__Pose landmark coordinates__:
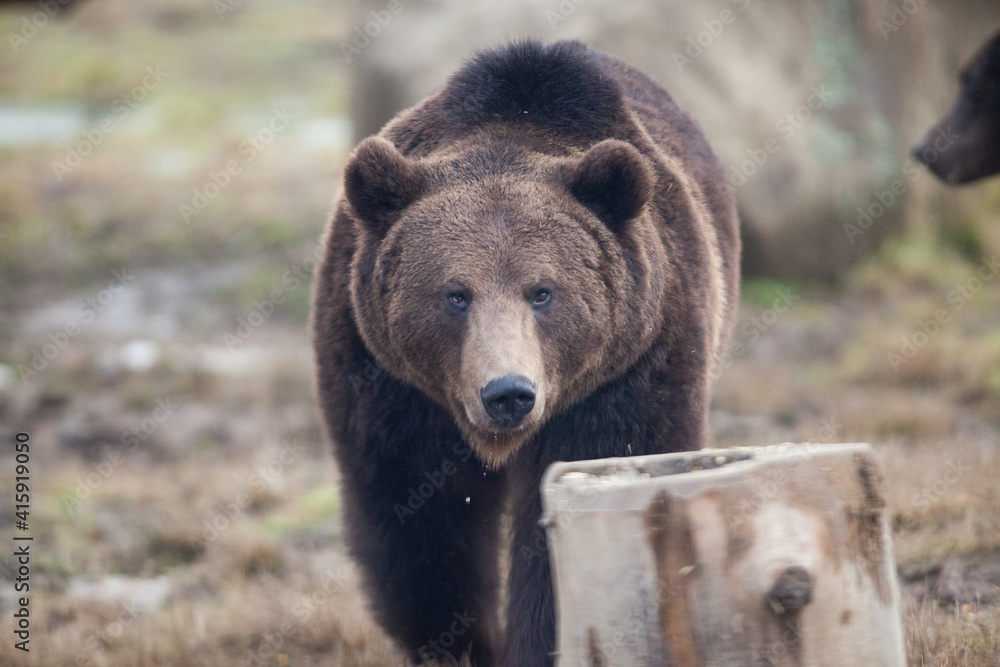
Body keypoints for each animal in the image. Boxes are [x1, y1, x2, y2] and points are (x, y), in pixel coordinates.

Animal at [312, 40, 739, 666]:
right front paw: (461, 645)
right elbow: (419, 523)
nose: (508, 393)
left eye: (542, 291)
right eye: (455, 294)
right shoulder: (389, 384)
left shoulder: (630, 372)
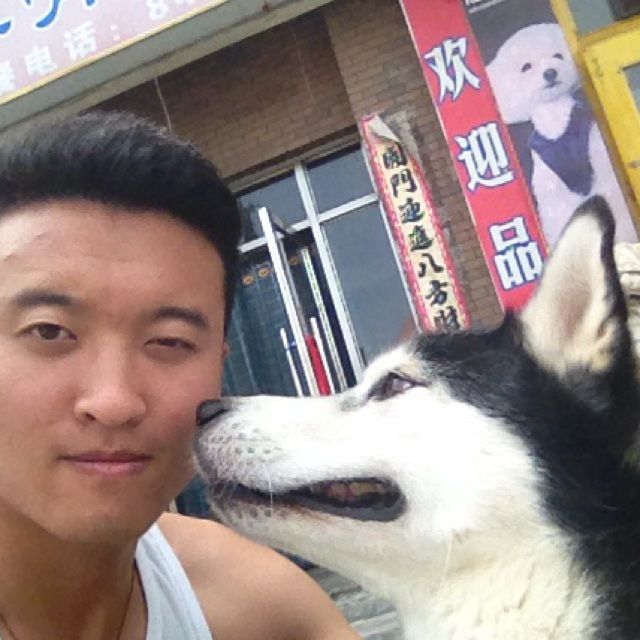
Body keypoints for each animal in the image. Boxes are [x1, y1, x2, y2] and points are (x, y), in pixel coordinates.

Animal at [487, 23, 637, 247]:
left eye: (557, 55)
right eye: (526, 67)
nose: (550, 73)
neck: (557, 122)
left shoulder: (602, 168)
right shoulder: (551, 192)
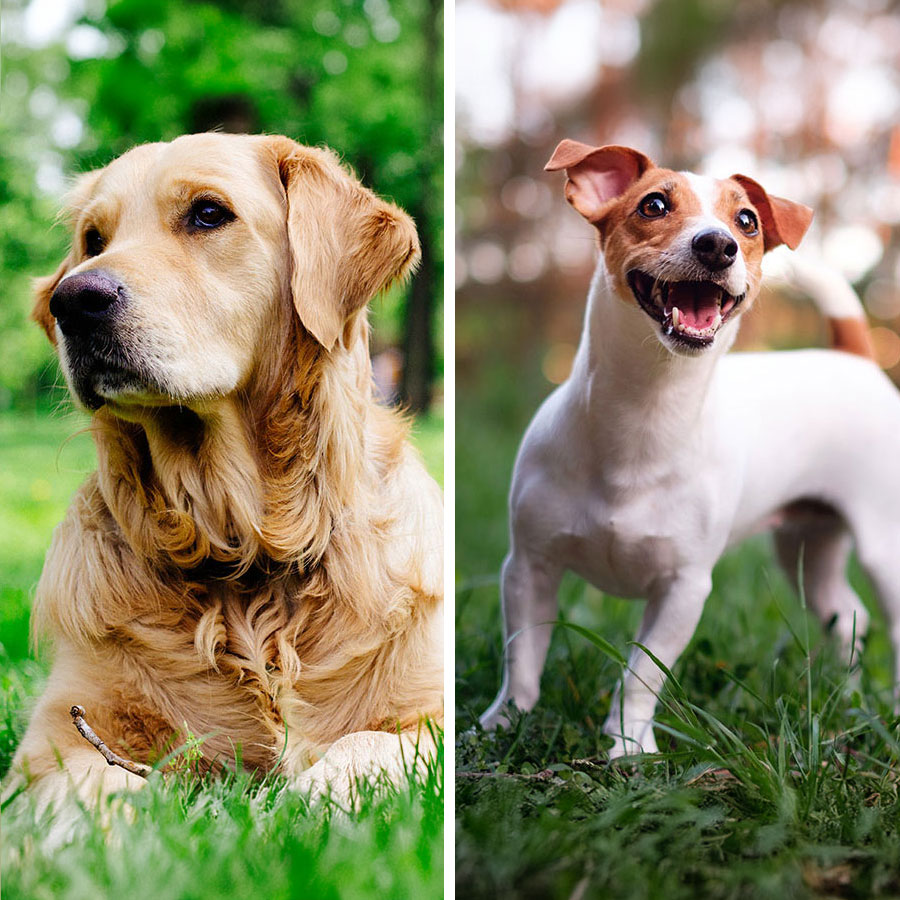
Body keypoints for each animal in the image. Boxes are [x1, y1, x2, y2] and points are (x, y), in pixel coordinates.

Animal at [482, 141, 900, 760]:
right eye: (653, 205)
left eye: (746, 221)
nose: (718, 244)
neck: (644, 413)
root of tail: (855, 357)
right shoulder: (529, 567)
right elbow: (524, 655)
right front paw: (506, 721)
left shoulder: (684, 589)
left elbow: (641, 674)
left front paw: (628, 744)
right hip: (806, 545)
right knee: (845, 614)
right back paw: (844, 695)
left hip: (883, 548)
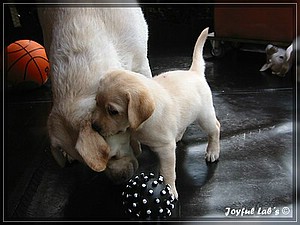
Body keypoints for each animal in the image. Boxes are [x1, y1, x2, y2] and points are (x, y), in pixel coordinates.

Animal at [91, 28, 220, 199]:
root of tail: (194, 73)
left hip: (205, 116)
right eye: (96, 103)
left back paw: (213, 151)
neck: (142, 123)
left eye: (113, 111)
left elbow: (167, 171)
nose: (94, 127)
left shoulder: (165, 149)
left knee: (215, 128)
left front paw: (170, 190)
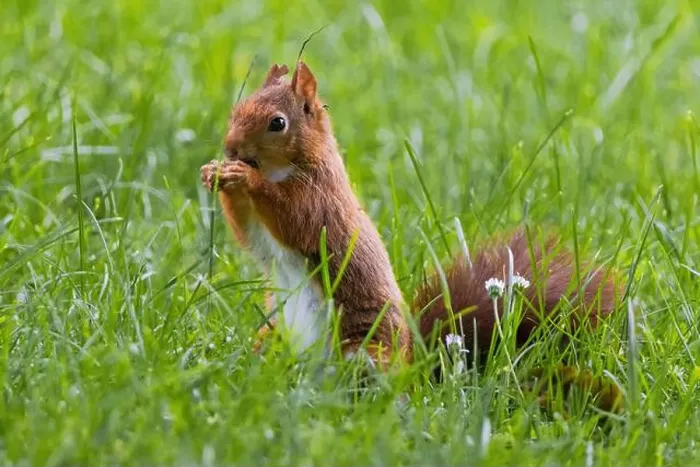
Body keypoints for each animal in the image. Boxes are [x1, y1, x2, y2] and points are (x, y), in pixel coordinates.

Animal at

__TASK DESCRIPTION__: Would you retype all the lines shown above, exactly as written and without any picture?

__TASK RESULT__:
Body keypoints for each animal in the image. Boxes are [x1, y1, x2, y2] and points are (x, y), in pixel coordinates.

Animal at [312, 40, 739, 666]:
right front paw: (461, 645)
right elbow: (419, 523)
nose: (508, 393)
left eye: (542, 291)
right eye: (455, 294)
right shoulder: (389, 384)
left shoulder: (630, 372)
Body keypoints for each animal in the image. Boxes are [x1, y1, x2, y2] and points are (x, y), in pixel coordinates.

Animal at [487, 23, 637, 247]:
left eye: (557, 55)
right eye: (526, 67)
nose: (550, 73)
neck: (557, 122)
left shoulder: (602, 168)
right shoulder: (551, 192)
Body keypoints for each animal in the image. Boxes are [x1, y1, x2, y2] and points are (x, y), in pixel coordinates.

Animal at [482, 141, 900, 760]:
right eye: (653, 205)
left eye: (746, 221)
nose: (718, 244)
neck: (644, 413)
root of tail: (855, 357)
right shoulder: (529, 567)
right elbow: (524, 655)
right front paw: (506, 721)
left shoulder: (684, 589)
left elbow: (641, 674)
left front paw: (628, 744)
right hip: (806, 545)
right knee: (845, 614)
right back paw: (844, 695)
left hip: (883, 548)
Body keypoints for each animal in the image. Boxes are [x1, y1, x2, y2] and points are (x, y), in pixel coordinates.

Animal at [91, 28, 220, 199]:
root of tail: (194, 73)
left hip: (205, 116)
right eye: (96, 103)
left back paw: (213, 151)
neck: (142, 123)
left eye: (113, 111)
left elbow: (167, 171)
nose: (94, 127)
left shoulder: (165, 149)
left knee: (215, 128)
left front paw: (170, 190)
Body keypoints for each animal in the image. Boxes are [x1, y1, x2, y2] and points are (x, y), in pixel coordinates.

Animal at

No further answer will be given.